Return, unchanged, every line of the records from the one containing "of the mountain." through the end of the records, both ends included. Leave the pictures out of your answer.

[Saved data entries]
━━━━━━━━

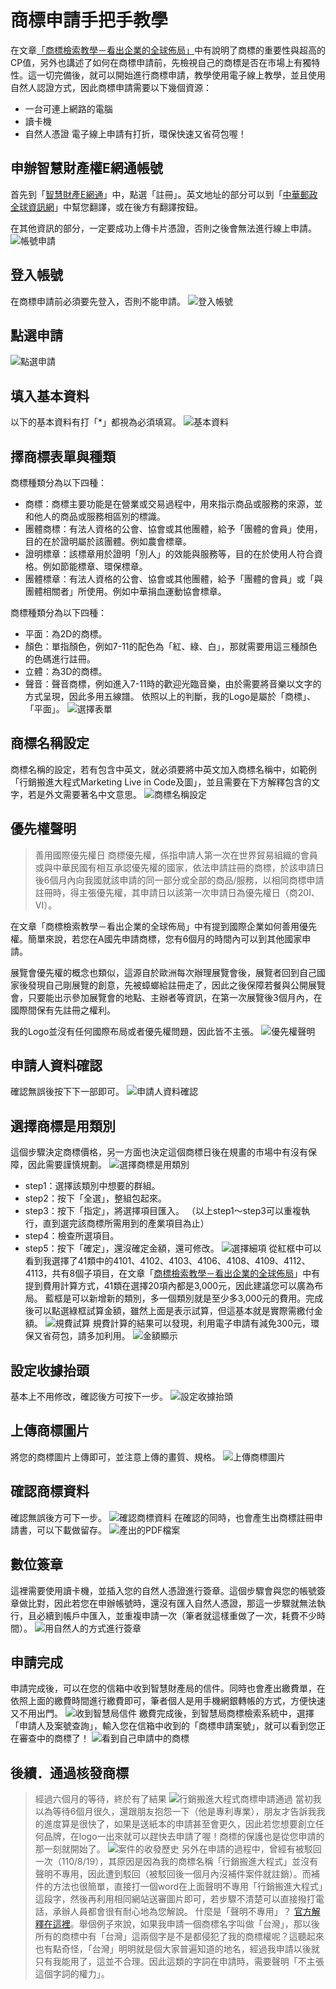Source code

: # 商標申請手把手教學

在文章[「商標檢索教學－看出企業的全球佈局」](/classification/manage/106)中有說明了商標的重要性與超高的CP值，另外也講述了如何在商標申請前，先檢視自己的商標是否在市場上有獨特性。這一切完備後，就可以開始進行商標申請，教學使用電子線上教學，並且使用自然人認證方式，因此商標申請需要以下幾個資源：
* 一台可連上網路的電腦
* 讀卡機
* 自然人憑證
電子線上申請有打折，環保快速又省荷包喔！

## 申辦智慧財產權E網通帳號
首先到「[智慧財產E網通](https://tiponet.tipo.gov.tw/030_OUT_V1/home.do)」中，點選「註冊」。英文地址的部分可以到「[中華郵政全球資訊網](https://www.post.gov.tw/post/internet/SearchZone/index.jsp?ID=130112)」中幫您翻譯，或在後方有翻譯按鈕。

在其他資訊的部分，一定要成功上傳卡片憑證，否則之後會無法進行線上申請。
![帳號申請](https://i.imgur.com/ENgBVDz.png)

## 登入帳號
在商標申請前必須要先登入，否則不能申請。
![登入帳號](https://miro.medium.com/max/1100/1*1fCYV_8-l9X79JNa_i7ZsQ.webp)

## 點選申請
![點選申請](https://i.imgur.com/vEb8E1s.png)

## 填入基本資料
以下的基本資料有打「*」都視為必須填寫。
![基本資料](https://i.imgur.com/SCwFPor.png)

## 擇商標表單與種類
商標種類分為以下四種：
* 商標：商標主要功能是在營業或交易過程中，用來指示商品或服務的來源，並和他人的商品或服務相區別的標識。
* 團體商標：有法人資格的公會、協會或其他團體，給予「團體的會員」使用，目的在於證明屬於該團體。例如農會標章。
* 證明標章：該標章用於證明「別人」的效能與服務等，目的在於使用人符合資格。例如節能標章、環保標章。
* 團體標章：有法人資格的公會、協會或其他團體，給予「團體的會員」或「與團體相關者」所使用。例如中華捐血運動協會標章。

商標種類分為以下四種：
* 平面：為2D的商標。
* 顏色：單指顏色，例如7-11的配色為「紅、綠、白」，那就需要用這三種顏色的色碼進行註冊。
* 立體：為3D的商標。
* 聲音：聲音商標，例如進入7-11時的歡迎光臨音樂，由於需要將音樂以文字的方式呈現，因此多用五線譜。
依照以上的判斷，我的Logo是屬於「商標」、「平面」。
![選擇表單](https://i.imgur.com/6tocDM4.png)

## 商標名稱設定
商標名稱的設定，若有包含中英文，就必須要將中英文加入商標名稱中，如範例「行銷搬進大程式Marketing Live in Code及圖」，並且需要在下方解釋包含的文字，若是外文需要著名中文意思。
![商標名稱設定](https://i.imgur.com/a7YTe2g.png)

## 優先權聲明
> 善用國際優先權日
> 商標優先權，係指申請人第一次在世界貿易組織的會員或與中華民國有相互承認優先權的國家，依法申請註冊的商標，於該申請日後6個月內向我國就該申請的同一部分或全部的商品/服務，以相同商標申請註冊時，得主張優先權，其申請日以該第一次申請日為優先權日（商20Ⅰ、Ⅵ）。

在文章「商標檢索教學－看出企業的全球佈局」中有提到國際企業如何善用優先權。簡單來說，若您在A國先申請商標，您有6個月的時間內可以到其他國家申請。

展覽會優先權的概念也類似，這源自於歐洲每次辦理展覽會後，展覽者回到自己國家後發現自己剛展覽的創意，先被蟑螂給註冊走了，因此之後保障若餐與公開展覽會，只要能出示參加展覽會的地點、主辦者等資訊，在第一次展覽後3個月內，在國際間保有先註冊之權利。

我的Logo並沒有任何國際布局或者優先權問題，因此皆不主張。
![優先權聲明](https://i.imgur.com/NVcVOPw.png)

## 申請人資料確認
確認無誤後按下下一部即可。
![申請人資料確認](https://i.imgur.com/6wuzmah.png)

## 選擇商標是用類別
這個步驟決定商標價格，另一方面也決定這個商標日後在規畫的市場中有沒有保障，因此需要謹慎規劃。
![選擇商標是用類別](https://i.imgur.com/ClVz5zb.png)
* step1：選擇該類別中想要的群組。
* step2：按下「全選」，整組包起來。
* step3：按下「指定」，將選擇項目匯入。
（以上step1～step3可以重複執行，直到選完該商標所需用到的產業項目為止）
* step4：檢查所選項目。
* step5：按下「確定」，還沒確定金額，還可修改。
![選擇細項](https://i.imgur.com/FLaOyaC.png)
從紅框中可以看到我選擇了41類中的4101、4102、4103、4106、4108、4109、4112、4113，共有8個子項目，在文章「[商標檢索教學－看出企業的全球佈局](/classification/manage/106)」中有提到費用計算方式，41類在選擇20項內都是3,000元，因此建議您可以廣為布局。
藍框是可以新增新的類別，多一個類別就是至少多3,000元的費用。完成後可以點選綠框試算金額，雖然上面是表示試算，但這基本就是實際需繳付金額。
![規費試算](https://i.imgur.com/DbKCOQG.png)
規費計算的結果可以發現，利用電子申請有減免300元，環保又省荷包，請多加利用。
![金額顯示](https://i.imgur.com/r1v4oYW.png)

## 設定收據抬頭
基本上不用修改，確認後方可按下一步。
![設定收據抬頭](https://i.imgur.com/3PENj8i.png)

## 上傳商標圖片
將您的商標圖片上傳即可，並注意上傳的畫質、規格。
![上傳商標圖片](https://i.imgur.com/lIEmtts.png)

## 確認商標資料
確認無誤後方可下一步。
![確認商標資料](https://i.imgur.com/nJWCH9n.png)
在確認的同時，也會產生出商標註冊申請書，可以下載做留存。
![產出的PDF檔案](https://i.imgur.com/nbfNrbO.png)

## 數位簽章
這裡需要使用讀卡機，並插入您的自然人憑證進行簽章。這個步驟會與您的帳號簽章做比對，因此若您在申辦帳號時，還沒有匯入自然人憑證，那這一步驟就無法執行，且必續到帳戶中匯入，並重複申請一次（筆者就這樣重做了一次，耗費不少時間）。
![用自然人的方式進行簽章](https://i.imgur.com/Bo5Gug3.png)

## 申請完成
申請完成後，可以在您的信箱中收到智慧財產局的信件。同時也會產出繳費單，在依照上面的繳費時間進行繳費即可，筆者個人是用手機網銀轉帳的方式，方便快速又不用出門。
![收到智慧局信件](https://i.imgur.com/GbDujnx.png)
繳費完成後，到智慧局商標檢索系統中，選擇「申請人及案號查詢」，輸入您在信箱中收到的「商標申請案號」，就可以看到您正在審查中的商標了！
![看到自己申請中的商標](https://i.imgur.com/GdeTA0r.png)
## 後續．通過核發商標
> 經過六個月的等待，終於有了結果
![行銷搬進大程式商標申請通過](https://i.imgur.com/ZRyASrb.png)
當初我以為等待6個月很久，還跟朋友抱怨一下（他是專利專業），朋友才告訴我我的進度算是很快了，如果是送紙本的申請甚至會更久，因此若您想要創立任何品牌，在logo一出來就可以趕快去申請了喔！商標的保護也是從您申請的那一刻就開始了。
![案件的收發歷史](https://i.imgur.com/QQzwGdQ.png)
另外在申請的過程中，曾經有被駁回一次（110/8/19），其原因是因為我的商標名稱「行銷搬進大程式」並沒有聲明不專用，因此遭到駁回（被駁回後一個月內沒補件案件就註銷）。而補件的方法也很簡單，直接打一個word在上面聲明不專用「行銷搬進大程式」這段字，然後再利用相同網站送審圖片即可，若步驟不清楚可以直接撥打電話，承辦人員都會很有耐心地為您解說。
> 什麼是「聲明不專用」？
> [官方解釋在這裡](https://topic.tipo.gov.tw/trademarks-tw/cp-508-858480-6d008-201.html)。舉個例子來說，如果我申請一個商標名字叫做「台灣」，那以後所有的商標中有「台灣」這兩個字是不是都侵犯了我的商標權呢？這聽起來也有點奇怪，「台灣」明明就是個大家普遍知道的地名，經過我申請以後就只有我能用了，這並不合理。因此這類的字詞在申請時，需要聲明「不主張這個字詞的權力」。
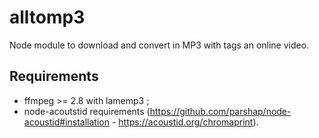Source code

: # alltomp3
Node module to download and convert in MP3 with tags an online video.

## Requirements
- ffmpeg >= 2.8 with lamemp3 ;
- node-acoutstid requirements (https://github.com/parshap/node-acoustid#installation - https://acoustid.org/chromaprint).

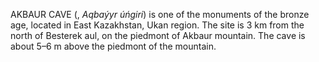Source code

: AKBAUR CAVE (, _Aqbaýyr úńgiri_) is one of the monuments of the bronze age, located in East Kazakhstan, Ukan region. The site is 3 km from the north of Besterek aul, on the piedmont of Akbaur mountain. The cave is about 5–6 m above the piedmont of the mountain.
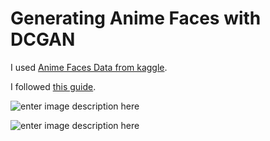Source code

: # Generating Anime Faces with DCGAN


I used [Anime Faces Data from kaggle](https://www.kaggle.com/soumikrakshit/anime-faces).

I followed [this guide](https://pytorch.org/tutorials/beginner/dcgan_faces_tutorial.html).





![enter image description here](https://raw.githubusercontent.com/cenarturkmen/basicDCGANwithAnimeFaces/main/readme/indir.png)

![enter image description here](https://raw.githubusercontent.com/cenarturkmen/basicDCGANwithAnimeFaces/main/readme/dynamic_images.gif)
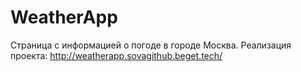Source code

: # WeatherApp
 Страница с информацией о погоде в городе Москва.
 Реализация проекта: http://weatherapp.sovagithub.beget.tech/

━━━━━━━━

REPLY TO THE EXERCISE:
: AKBAUR CAVE (, _Aqbaýyr úńgiri_) is one of the monuments of the bronze age, located in East Kazakhstan, Ukan region. The site is 3 km from the north of Besterek aul, on the piedmont of Akbaur mountain. The cave is about 5–6 m above the piedmont of the mountain.
Source code

: # Generating Anime Faces with DCGAN


I used [Anime Faces Data from kaggle](https://www.kaggle.com/soumikrakshit/anime-faces).

I followed [this guide](https://pytorch.org/tutorials/beginner/dcgan_faces_tutorial.html).





![enter image description here](https://raw.githubusercontent.com/cenarturkmen/basicDCGANwithAnimeFaces/main/readme/indir.png)

![enter image description here](https://raw.githubusercontent.com/cenarturkmen/basicDCGANwithAnimeFaces/main/readme/dynamic_images.gif)
Source code

: # WeatherApp
 Страница с информацией о погоде в городе Москва.
 Реализация проекта: http://weatherapp.sovagithub.beget.tech/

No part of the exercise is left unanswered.